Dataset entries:
══════

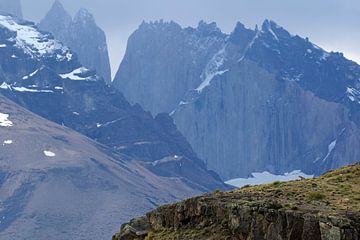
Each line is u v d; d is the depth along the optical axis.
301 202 123.25
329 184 139.38
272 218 117.00
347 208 116.94
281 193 132.50
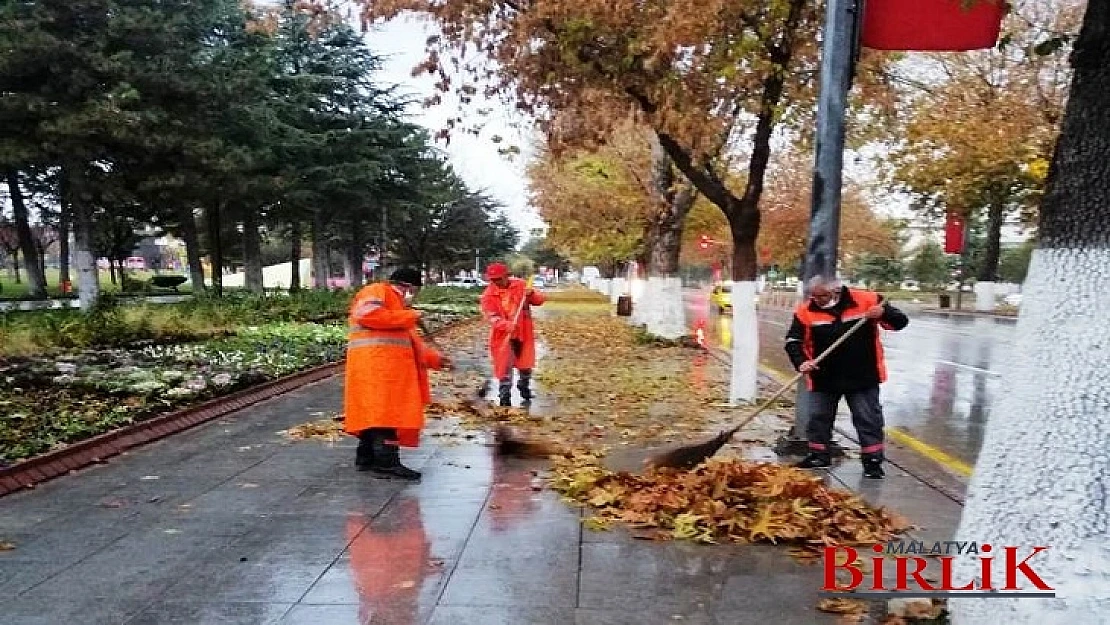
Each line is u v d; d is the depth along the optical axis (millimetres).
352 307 6281
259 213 33938
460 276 86375
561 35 9141
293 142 30375
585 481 5586
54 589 3963
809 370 6129
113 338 15109
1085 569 2863
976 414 9750
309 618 3613
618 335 21016
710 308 39031
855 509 5043
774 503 4938
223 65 25609
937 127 18812
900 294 61438
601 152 20344
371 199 35781
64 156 21859
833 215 6934
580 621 3584
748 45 8555
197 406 8555
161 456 6914
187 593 3904
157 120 22359
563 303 43688
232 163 24516
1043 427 3053
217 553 4457
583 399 10133
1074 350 3061
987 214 37062
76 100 21875
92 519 5086
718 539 4660
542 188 22766
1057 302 3145
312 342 15922
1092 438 2969
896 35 6871
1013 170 19859
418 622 3568
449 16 9586
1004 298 44594
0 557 4414
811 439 6535
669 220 18656
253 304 22391
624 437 7758
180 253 95188
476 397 10156
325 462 6668
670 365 14094
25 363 11547
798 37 9125
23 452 6184
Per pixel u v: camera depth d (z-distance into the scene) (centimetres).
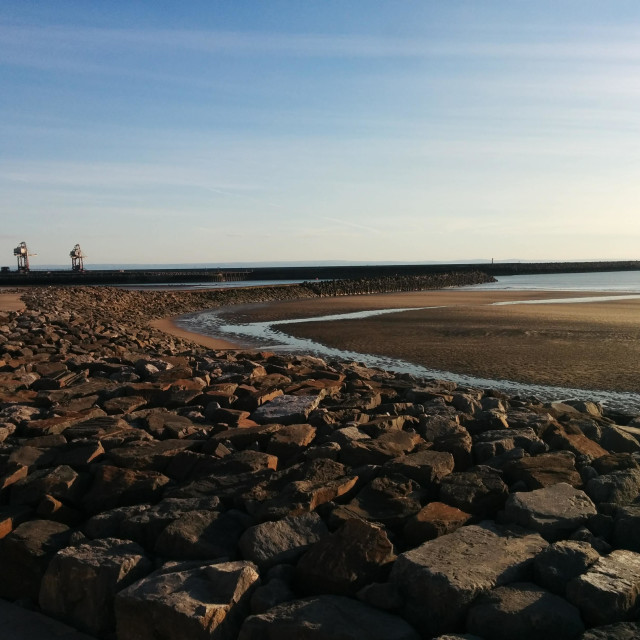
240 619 427
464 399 995
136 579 473
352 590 443
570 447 742
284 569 470
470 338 2391
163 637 415
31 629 470
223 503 580
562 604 404
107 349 1777
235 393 1011
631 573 421
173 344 2256
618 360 1856
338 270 11925
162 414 861
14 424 806
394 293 6384
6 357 1447
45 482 616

══════

■ **Exercise prompt**:
Whenever the string "depth" occurs in a line of the entries above, copy that line.

■ **Answer box**:
Each line is u v d; d is the depth along the optical axis.
Each line is u v d; d is the depth along the optical axis (millimetres).
Per pixel u v: camera depth d (z-distance into the scene) (centimetres).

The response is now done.